Tuesday, December 29, 2009

Don't Worry, Government is on the Case

Taken from CVS Web site 12/29/2009:

CVS/pharmacy is actively working with the Centers for Disease Control (CDC) as well as state health departments to participate as a provider of the H1N1 vaccine. All flu vaccination schedules are subject to vaccine availability. In the event of a vaccine shortage or distribution delay, we may limit the vaccine to those persons in designated priority groups, based on direction from the CDC.

3 comments:

Anonymous said...

From the WSJ, 12/29/09:
"Right now there's probably more supply than demand," Troyen A. Brennan, chief medical officer at drugstore chain CVS-Caremark, told the WSJ this morning. CVS is offer the swine-flu vaccinations in 23 states, while Rite-Aid has them in 30 states and Wal-Mart in 48 states. Walgreens, the No. 1 pharmacy chain by number of stores, will have them available in 49 states by the year end, the WSJ says.

So, there's no shortage of either H1N1 vacccines nor examples of government incompetence and waste.

Most free market economists will accept that the spread of certain communicable diseases is an externality. Hence it's probably not the best example to use for attacking government policy.

Laurel Kenner said...

I am sure that there is plenty of supply, but why not in New York City, the most populous city in the United States?

My points hold:

1) Government has no business as a supply middleman.
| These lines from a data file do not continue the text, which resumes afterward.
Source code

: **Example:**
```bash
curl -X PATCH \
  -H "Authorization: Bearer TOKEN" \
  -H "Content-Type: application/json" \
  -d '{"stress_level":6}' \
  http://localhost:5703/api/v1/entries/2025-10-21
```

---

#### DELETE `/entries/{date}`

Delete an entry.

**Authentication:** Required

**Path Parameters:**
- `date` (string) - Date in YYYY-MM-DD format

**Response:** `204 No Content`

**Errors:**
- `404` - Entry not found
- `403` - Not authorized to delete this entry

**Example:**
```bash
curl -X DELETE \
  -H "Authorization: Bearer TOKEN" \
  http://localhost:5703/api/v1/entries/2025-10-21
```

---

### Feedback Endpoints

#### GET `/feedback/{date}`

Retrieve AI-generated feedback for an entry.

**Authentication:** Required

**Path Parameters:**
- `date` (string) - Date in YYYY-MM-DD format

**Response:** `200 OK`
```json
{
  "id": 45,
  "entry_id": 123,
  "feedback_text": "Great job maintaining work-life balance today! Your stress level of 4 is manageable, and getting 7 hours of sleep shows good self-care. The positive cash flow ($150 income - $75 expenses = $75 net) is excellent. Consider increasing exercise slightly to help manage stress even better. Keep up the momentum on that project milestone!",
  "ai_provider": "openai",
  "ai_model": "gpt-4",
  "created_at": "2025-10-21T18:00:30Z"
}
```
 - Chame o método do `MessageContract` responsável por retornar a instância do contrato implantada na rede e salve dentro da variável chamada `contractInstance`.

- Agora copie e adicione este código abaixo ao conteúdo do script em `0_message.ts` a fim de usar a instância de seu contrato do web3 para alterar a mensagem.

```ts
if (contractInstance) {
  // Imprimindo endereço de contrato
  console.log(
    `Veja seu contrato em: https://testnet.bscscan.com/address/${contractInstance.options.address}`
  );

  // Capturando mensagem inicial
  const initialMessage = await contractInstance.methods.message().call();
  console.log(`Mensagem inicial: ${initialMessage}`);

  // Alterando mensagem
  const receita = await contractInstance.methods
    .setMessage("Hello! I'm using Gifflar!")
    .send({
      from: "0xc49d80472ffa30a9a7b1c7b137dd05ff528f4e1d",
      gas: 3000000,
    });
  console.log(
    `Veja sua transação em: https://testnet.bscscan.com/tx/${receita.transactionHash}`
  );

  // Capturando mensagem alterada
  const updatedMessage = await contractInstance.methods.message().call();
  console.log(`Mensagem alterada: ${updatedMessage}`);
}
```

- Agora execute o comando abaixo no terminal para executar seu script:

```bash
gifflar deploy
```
2) It's doing a lousy job.

Laurel

Anonymous said...

http://www.myfoxny.com/dpp/news/local_news/new_york_state/100108-Unused-Flu-Vaccine

"Truckloads of unusued swine flu vaccines are being returned," Fox reports.

You can use this to legitimately support the proposition that government has no business as a supply middleman and it's doing a lousy job, but ironically it's for diametrically opposite reasons!